--- Data records ---

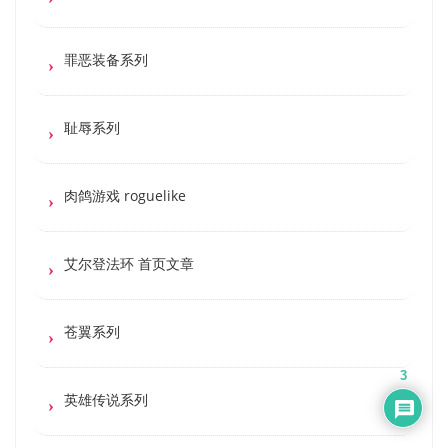
罪恶装备系列
耻辱系列
肉鸽游戏 roguelike
艾尔登法环 首页文章
苍翼系列
3
英雄传说系列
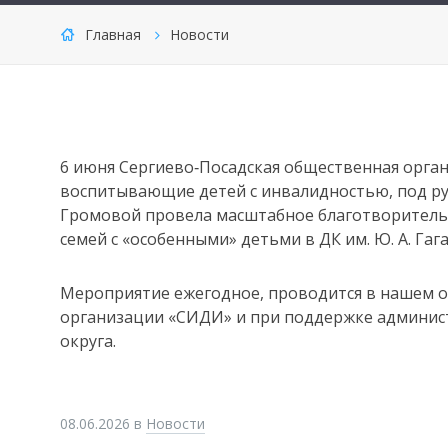
Главная
Новости
6 июня Сергиево‑Посадская общественная орга
воспитывающие детей с инвалидностью, под р
Громовой провела масштабное благотворитель
семей с «особенными» детьми в ДК им. Ю. А. Гаг
Мероприятие ежегодное, проводится в нашем о
организации «СИДИ» и при поддержке админист
округа.
08.06.2026
в
Новости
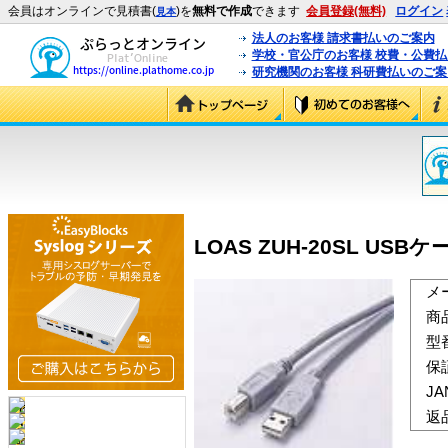
会員はオンラインで見積書(
)を
無料で作成
できます
会員登録(無料)
ログイン
見本
法人のお客様 請求書払いのご案内
学校・官公庁のお客様 校費・公費
研究機関のお客様 科研費払いのご案
LOAS ZUH-20SL USBケー
メ
商
型
保
J
返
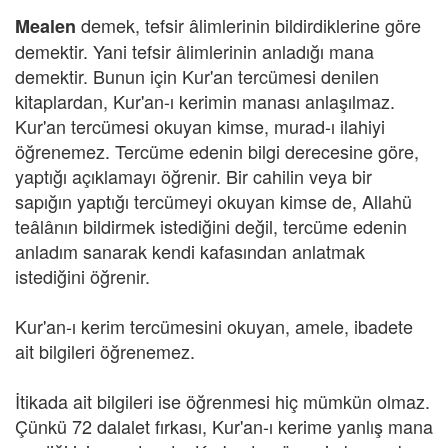
demek, tefsir âlimlerinin bildirdiklerine göre
Mealen
demektir. Yani tefsir âlimlerinin anladığı mana
demektir. Bunun için Kur'an tercümesi denilen
kitaplardan, Kur'an-ı kerimin manası anlaşılmaz.
Kur'an tercümesi okuyan kimse, murad-ı ilahiyi
öğrenemez. Tercüme edenin bilgi derecesine göre,
yaptığı açıklamayı öğrenir. Bir cahilin veya bir
sapığın yaptığı tercümeyi okuyan kimse de, Allahü
teâlânın bildirmek istediğini değil, tercüme edenin
anladım sanarak kendi kafasından anlatmak
istediğini öğrenir.
Kur'an-ı kerim tercümesini okuyan, amele, ibadete
ait bilgileri öğrenemez.
İtikada ait bilgileri ise öğrenmesi hiç mümkün olmaz.
Çünkü 72 dalalet fırkası, Kur'an-ı kerime yanlış mana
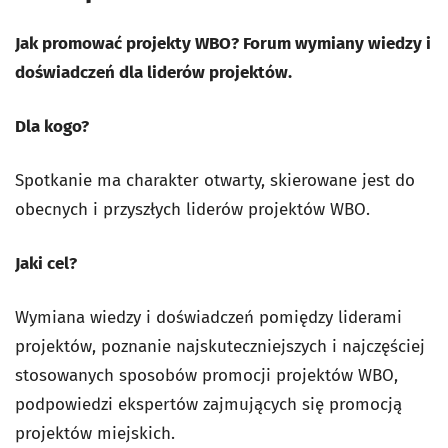
Jak promować projekty WBO? Forum wymiany wiedzy i
doświadczeń dla liderów projektów.
Dla kogo?
Spotkanie ma charakter otwarty, skierowane jest do
obecnych i przyszłych liderów projektów WBO.
Jaki cel?
Wymiana wiedzy i doświadczeń pomiędzy liderami
projektów, poznanie najskuteczniejszych i najczęściej
stosowanych sposobów promocji projektów WBO,
podpowiedzi ekspertów zajmujących się promocją
projektów miejskich.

---

Task statement:
Rewrite the text read from all the items above, replacing every "WBO" with "BO" and changing nothing else. Leave the pictures out.

Response:
罪恶装备系列
耻辱系列
肉鸽游戏 roguelike
艾尔登法环 首页文章
苍翼系列
3
英雄传说系列
Главная
Новости
6 июня Сергиево‑Посадская общественная орга
воспитывающие детей с инвалидностью, под р
Громовой провела масштабное благотворитель
семей с «особенными» детьми в ДК им. Ю. А. Гаг
Мероприятие ежегодное, проводится в нашем о
организации «СИДИ» и при поддержке админист
округа.
08.06.2026
в
Новости
会員はオンラインで見積書(
)を
無料で作成
できます
会員登録(無料)
ログイン
見本
法人のお客様 請求書払いのご案内
学校・官公庁のお客様 校費・公費
研究機関のお客様 科研費払いのご案
LOAS ZUH-20SL USBケー
メ
商
型
保
J
返
demek, tefsir âlimlerinin bildirdiklerine göre
Mealen
demektir. Yani tefsir âlimlerinin anladığı mana
demektir. Bunun için Kur'an tercümesi denilen
kitaplardan, Kur'an-ı kerimin manası anlaşılmaz.
Kur'an tercümesi okuyan kimse, murad-ı ilahiyi
öğrenemez. Tercüme edenin bilgi derecesine göre,
yaptığı açıklamayı öğrenir. Bir cahilin veya bir
sapığın yaptığı tercümeyi okuyan kimse de, Allahü
teâlânın bildirmek istediğini değil, tercüme edenin
anladım sanarak kendi kafasından anlatmak
istediğini öğrenir.
Kur'an-ı kerim tercümesini okuyan, amele, ibadete
ait bilgileri öğrenemez.
İtikada ait bilgileri ise öğrenmesi hiç mümkün olmaz.
Çünkü 72 dalalet fırkası, Kur'an-ı kerime yanlış mana
Jak promować projekty BO? Forum wymiany wiedzy i
doświadczeń dla liderów projektów.
Dla kogo?
Spotkanie ma charakter otwarty, skierowane jest do
obecnych i przyszłych liderów projektów BO.
Jaki cel?
Wymiana wiedzy i doświadczeń pomiędzy liderami
projektów, poznanie najskuteczniejszych i najczęściej
stosowanych sposobów promocji projektów BO,
podpowiedzi ekspertów zajmujących się promocją
projektów miejskich.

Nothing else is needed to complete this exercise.